Extract the first line through the line containing "Structured Dat" from the listing below, exactly as written.

========================

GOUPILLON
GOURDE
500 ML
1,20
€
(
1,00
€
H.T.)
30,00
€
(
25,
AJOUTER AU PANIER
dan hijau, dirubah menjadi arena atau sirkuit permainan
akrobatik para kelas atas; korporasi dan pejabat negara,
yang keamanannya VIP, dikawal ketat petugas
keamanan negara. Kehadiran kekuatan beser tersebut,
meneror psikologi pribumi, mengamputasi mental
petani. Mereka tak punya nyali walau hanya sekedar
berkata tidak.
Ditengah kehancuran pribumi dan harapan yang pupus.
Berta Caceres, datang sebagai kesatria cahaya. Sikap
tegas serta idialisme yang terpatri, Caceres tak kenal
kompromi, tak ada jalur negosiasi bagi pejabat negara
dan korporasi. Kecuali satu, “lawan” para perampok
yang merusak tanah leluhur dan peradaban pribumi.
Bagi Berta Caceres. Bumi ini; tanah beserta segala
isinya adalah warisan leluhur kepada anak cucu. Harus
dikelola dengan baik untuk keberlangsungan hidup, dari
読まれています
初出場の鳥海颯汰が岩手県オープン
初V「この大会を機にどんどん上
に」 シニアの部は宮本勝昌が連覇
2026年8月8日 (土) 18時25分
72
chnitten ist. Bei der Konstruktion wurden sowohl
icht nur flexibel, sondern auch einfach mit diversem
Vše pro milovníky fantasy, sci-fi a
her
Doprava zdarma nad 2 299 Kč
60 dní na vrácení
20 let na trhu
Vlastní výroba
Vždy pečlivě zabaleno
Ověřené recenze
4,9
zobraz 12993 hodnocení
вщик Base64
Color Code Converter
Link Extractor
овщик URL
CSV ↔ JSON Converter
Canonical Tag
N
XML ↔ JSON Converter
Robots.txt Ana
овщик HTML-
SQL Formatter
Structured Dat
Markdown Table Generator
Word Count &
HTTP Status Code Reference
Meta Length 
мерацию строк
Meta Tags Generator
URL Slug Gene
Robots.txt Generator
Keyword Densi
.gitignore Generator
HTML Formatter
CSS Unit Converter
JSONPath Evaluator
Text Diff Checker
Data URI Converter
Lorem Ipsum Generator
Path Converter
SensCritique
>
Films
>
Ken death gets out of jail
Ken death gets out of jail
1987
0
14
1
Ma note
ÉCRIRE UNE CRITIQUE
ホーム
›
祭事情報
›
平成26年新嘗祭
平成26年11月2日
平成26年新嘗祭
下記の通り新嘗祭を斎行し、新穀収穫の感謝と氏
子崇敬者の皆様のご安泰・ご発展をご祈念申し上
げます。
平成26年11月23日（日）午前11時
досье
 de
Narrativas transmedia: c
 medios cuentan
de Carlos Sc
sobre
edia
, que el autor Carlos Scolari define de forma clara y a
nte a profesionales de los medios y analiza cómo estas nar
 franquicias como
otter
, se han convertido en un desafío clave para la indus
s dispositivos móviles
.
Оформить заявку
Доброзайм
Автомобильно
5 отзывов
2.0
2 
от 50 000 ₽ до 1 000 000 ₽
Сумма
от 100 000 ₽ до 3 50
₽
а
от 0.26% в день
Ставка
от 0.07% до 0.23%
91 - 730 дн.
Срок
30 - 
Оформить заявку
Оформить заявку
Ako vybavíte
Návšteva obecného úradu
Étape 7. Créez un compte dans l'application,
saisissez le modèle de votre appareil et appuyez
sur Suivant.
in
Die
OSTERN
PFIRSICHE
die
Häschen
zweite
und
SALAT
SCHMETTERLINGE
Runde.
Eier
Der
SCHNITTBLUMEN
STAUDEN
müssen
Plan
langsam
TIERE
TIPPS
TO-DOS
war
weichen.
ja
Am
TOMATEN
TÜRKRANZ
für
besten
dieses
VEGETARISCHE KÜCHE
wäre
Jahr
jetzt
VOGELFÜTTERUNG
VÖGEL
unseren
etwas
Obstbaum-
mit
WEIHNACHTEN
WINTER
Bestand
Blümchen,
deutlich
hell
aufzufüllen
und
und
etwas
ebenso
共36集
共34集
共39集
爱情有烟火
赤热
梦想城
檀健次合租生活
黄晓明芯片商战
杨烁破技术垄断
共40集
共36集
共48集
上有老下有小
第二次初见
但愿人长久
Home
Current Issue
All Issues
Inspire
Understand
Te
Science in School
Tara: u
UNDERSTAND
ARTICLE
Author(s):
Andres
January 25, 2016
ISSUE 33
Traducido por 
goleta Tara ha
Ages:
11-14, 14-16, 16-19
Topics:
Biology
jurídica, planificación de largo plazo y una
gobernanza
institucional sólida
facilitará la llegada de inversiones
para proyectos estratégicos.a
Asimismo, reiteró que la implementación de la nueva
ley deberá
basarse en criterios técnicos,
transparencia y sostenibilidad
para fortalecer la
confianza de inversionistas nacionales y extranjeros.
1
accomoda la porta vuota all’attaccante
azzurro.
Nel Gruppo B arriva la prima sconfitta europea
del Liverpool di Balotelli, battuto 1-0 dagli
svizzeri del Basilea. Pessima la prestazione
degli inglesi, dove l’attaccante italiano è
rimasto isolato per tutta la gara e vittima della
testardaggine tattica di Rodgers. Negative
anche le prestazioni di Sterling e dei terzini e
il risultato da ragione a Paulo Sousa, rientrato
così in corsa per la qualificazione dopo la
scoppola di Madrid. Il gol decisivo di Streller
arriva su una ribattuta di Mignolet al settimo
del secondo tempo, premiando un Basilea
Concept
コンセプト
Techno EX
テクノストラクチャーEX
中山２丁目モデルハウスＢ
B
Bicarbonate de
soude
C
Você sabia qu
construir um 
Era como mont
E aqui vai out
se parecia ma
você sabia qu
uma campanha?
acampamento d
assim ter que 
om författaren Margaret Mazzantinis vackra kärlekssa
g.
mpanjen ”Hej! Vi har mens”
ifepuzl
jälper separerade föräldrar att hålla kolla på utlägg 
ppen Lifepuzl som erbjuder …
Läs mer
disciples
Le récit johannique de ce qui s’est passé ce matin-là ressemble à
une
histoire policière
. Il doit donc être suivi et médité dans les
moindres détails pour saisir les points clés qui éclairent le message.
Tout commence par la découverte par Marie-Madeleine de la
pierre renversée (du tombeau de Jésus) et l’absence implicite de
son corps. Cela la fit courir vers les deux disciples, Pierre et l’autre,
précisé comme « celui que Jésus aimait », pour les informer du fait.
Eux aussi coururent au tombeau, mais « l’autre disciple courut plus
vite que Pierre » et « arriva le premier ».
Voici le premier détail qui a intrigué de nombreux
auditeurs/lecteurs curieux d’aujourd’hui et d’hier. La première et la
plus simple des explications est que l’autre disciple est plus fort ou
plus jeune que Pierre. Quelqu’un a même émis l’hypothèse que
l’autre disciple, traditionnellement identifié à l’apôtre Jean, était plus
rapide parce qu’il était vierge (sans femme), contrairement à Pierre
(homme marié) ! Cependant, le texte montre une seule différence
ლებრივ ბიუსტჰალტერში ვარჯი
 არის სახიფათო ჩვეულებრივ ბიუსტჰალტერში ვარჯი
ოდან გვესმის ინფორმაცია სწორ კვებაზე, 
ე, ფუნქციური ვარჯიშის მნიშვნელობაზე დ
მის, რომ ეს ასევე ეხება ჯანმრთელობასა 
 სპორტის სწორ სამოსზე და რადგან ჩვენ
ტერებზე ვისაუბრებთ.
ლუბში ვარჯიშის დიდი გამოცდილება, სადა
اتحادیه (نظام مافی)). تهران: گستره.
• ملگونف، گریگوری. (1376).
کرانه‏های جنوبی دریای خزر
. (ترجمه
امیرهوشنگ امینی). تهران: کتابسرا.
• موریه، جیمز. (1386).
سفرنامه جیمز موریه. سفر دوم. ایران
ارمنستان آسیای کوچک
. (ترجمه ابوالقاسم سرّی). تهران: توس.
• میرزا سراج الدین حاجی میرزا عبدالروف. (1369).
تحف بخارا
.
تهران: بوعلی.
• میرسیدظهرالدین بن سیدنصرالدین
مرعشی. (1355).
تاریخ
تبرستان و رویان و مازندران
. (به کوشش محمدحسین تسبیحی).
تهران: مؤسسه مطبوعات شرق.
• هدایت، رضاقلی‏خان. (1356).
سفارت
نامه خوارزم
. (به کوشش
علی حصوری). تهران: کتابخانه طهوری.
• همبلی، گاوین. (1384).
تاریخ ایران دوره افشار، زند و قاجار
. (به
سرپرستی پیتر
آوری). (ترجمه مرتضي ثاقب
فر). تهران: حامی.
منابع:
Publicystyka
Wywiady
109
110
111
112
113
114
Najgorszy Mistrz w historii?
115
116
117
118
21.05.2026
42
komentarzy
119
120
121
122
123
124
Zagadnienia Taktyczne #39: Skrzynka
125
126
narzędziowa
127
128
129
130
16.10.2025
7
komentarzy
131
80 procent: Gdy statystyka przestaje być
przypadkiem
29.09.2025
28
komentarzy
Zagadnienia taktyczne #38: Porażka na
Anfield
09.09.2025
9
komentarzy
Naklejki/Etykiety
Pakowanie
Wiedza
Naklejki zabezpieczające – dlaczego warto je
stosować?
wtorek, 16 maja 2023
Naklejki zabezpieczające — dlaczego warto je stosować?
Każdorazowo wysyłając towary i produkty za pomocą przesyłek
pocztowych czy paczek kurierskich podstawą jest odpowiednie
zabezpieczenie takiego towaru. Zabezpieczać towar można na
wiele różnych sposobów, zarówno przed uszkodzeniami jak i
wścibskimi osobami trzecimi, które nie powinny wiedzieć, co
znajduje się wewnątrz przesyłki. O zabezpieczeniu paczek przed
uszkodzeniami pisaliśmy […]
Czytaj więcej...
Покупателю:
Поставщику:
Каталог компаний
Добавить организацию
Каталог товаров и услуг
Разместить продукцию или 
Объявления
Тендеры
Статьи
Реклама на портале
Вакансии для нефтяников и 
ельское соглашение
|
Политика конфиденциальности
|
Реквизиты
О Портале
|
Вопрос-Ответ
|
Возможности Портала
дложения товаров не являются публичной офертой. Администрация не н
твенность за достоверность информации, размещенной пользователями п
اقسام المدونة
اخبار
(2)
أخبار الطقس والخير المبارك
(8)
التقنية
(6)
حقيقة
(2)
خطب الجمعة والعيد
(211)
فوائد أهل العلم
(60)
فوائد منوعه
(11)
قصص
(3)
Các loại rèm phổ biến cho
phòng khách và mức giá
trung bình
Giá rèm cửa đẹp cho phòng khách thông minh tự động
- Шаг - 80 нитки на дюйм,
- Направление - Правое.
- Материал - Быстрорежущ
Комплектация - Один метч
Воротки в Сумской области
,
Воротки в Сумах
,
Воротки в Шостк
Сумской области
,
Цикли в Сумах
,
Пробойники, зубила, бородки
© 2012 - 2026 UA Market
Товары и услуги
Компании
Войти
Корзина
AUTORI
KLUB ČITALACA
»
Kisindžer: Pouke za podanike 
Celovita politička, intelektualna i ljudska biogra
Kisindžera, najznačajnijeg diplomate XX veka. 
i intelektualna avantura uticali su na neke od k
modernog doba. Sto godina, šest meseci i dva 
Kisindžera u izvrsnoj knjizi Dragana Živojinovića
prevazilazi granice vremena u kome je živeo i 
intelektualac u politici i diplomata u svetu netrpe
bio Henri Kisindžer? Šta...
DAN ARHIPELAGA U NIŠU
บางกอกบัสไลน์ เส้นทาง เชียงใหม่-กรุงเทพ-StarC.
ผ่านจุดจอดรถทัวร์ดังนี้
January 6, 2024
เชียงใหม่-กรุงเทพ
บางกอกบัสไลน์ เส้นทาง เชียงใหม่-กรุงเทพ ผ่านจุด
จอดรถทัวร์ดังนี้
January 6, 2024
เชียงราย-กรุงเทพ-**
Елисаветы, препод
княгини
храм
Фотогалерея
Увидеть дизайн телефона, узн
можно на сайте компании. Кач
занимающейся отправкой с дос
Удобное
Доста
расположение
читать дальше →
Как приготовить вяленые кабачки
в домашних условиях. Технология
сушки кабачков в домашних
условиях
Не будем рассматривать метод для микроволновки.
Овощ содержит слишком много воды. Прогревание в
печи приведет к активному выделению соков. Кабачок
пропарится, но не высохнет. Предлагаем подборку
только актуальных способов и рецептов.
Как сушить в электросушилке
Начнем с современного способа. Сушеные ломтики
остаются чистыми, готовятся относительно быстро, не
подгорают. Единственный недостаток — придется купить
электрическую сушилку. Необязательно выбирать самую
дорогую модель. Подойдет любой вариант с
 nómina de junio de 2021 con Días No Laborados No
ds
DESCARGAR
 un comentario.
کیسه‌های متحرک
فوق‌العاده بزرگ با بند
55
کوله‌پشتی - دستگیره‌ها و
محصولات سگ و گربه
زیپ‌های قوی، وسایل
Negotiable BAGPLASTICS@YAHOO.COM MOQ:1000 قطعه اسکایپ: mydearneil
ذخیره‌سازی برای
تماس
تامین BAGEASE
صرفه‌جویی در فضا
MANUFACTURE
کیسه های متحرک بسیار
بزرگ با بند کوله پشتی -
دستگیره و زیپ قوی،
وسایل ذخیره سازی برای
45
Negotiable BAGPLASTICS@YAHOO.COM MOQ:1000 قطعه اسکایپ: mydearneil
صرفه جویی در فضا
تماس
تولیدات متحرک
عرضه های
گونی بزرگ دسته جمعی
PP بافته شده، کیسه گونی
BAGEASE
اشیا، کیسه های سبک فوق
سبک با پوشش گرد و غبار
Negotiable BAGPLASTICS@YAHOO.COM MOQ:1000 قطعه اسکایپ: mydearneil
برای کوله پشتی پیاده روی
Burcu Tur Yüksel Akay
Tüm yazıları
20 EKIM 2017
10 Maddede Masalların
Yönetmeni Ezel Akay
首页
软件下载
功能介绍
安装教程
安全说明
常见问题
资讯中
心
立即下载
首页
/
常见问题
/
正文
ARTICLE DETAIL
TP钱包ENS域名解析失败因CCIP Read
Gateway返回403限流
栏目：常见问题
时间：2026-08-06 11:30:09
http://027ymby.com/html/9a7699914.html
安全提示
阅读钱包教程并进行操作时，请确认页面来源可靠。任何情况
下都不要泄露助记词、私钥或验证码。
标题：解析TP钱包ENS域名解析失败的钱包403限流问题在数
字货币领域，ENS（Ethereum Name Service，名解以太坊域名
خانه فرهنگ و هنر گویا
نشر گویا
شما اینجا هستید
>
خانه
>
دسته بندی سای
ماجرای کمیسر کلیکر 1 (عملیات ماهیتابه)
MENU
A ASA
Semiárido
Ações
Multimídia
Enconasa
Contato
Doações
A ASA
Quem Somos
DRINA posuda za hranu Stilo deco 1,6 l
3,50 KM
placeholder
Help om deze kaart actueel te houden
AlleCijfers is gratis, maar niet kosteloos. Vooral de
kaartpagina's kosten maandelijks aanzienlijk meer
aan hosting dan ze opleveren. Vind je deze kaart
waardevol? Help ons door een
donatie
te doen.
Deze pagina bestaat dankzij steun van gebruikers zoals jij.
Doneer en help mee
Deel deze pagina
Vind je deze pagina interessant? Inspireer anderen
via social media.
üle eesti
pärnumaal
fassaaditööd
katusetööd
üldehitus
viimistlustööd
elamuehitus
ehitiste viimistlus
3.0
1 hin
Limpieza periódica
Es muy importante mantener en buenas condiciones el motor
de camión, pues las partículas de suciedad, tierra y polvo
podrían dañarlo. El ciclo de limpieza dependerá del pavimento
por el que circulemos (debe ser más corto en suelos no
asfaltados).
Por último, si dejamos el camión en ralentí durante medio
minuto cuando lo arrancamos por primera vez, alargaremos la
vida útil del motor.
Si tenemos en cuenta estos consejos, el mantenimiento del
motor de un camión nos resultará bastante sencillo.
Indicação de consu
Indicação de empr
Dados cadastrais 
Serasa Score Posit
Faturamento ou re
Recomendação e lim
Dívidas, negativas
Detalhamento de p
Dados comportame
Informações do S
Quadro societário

========================

## ANSWER FOR THIS EXERCISE
GOUPILLON
GOURDE
500 ML
1,20
€
(
1,00
€
H.T.)
30,00
€
(
25,
AJOUTER AU PANIER
dan hijau, dirubah menjadi arena atau sirkuit permainan
akrobatik para kelas atas; korporasi dan pejabat negara,
yang keamanannya VIP, dikawal ketat petugas
keamanan negara. Kehadiran kekuatan beser tersebut,
meneror psikologi pribumi, mengamputasi mental
petani. Mereka tak punya nyali walau hanya sekedar
berkata tidak.
Ditengah kehancuran pribumi dan harapan yang pupus.
Berta Caceres, datang sebagai kesatria cahaya. Sikap
tegas serta idialisme yang terpatri, Caceres tak kenal
kompromi, tak ada jalur negosiasi bagi pejabat negara
dan korporasi. Kecuali satu, “lawan” para perampok
yang merusak tanah leluhur dan peradaban pribumi.
Bagi Berta Caceres. Bumi ini; tanah beserta segala
isinya adalah warisan leluhur kepada anak cucu. Harus
dikelola dengan baik untuk keberlangsungan hidup, dari
読まれています
初出場の鳥海颯汰が岩手県オープン
初V「この大会を機にどんどん上
に」 シニアの部は宮本勝昌が連覇
2026年8月8日 (土) 18時25分
72
chnitten ist. Bei der Konstruktion wurden sowohl
icht nur flexibel, sondern auch einfach mit diversem
Vše pro milovníky fantasy, sci-fi a
her
Doprava zdarma nad 2 299 Kč
60 dní na vrácení
20 let na trhu
Vlastní výroba
Vždy pečlivě zabaleno
Ověřené recenze
4,9
zobraz 12993 hodnocení
вщик Base64
Color Code Converter
Link Extractor
овщик URL
CSV ↔ JSON Converter
Canonical Tag
N
XML ↔ JSON Converter
Robots.txt Ana
овщик HTML-
SQL Formatter
Structured Dat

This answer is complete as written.